WORK TO COMPLETE: Produce word for word the lines of the data below running from the one that has "left wrist: (569, 142)" to the one that has "right hip: (246, 224)", inclusive, and no others.

DATA PROVIDED:
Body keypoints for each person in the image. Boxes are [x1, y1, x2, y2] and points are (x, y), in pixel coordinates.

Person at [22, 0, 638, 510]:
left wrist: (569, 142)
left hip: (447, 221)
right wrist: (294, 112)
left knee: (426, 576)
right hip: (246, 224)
...
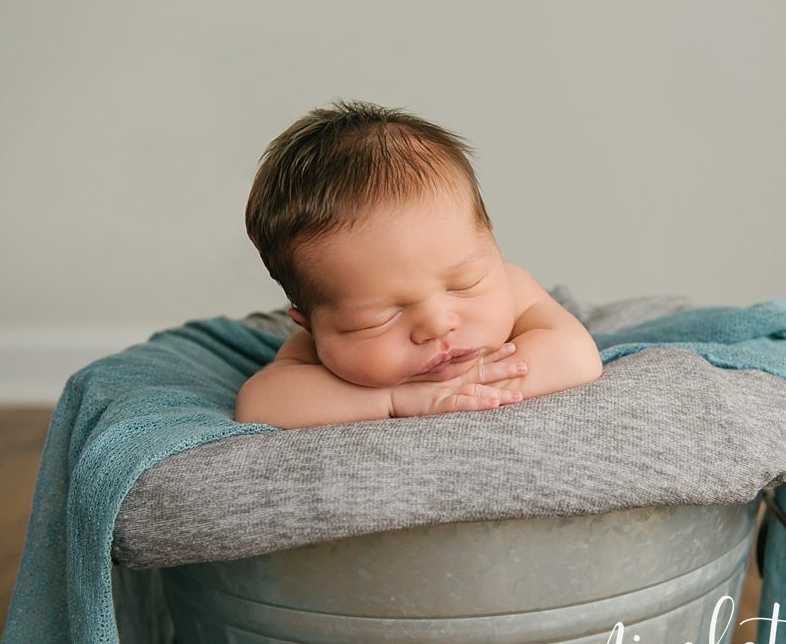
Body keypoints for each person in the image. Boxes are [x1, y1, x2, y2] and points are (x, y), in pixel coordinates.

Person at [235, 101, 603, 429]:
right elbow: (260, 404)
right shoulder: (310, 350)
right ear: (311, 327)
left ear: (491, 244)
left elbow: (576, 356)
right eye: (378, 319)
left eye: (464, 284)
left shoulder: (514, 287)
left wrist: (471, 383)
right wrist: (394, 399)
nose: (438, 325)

PROBLEM SOLUTION:
left wrist: (569, 142)
left hip: (447, 221)
right wrist: (294, 112)
left knee: (426, 576)
right hip: (246, 224)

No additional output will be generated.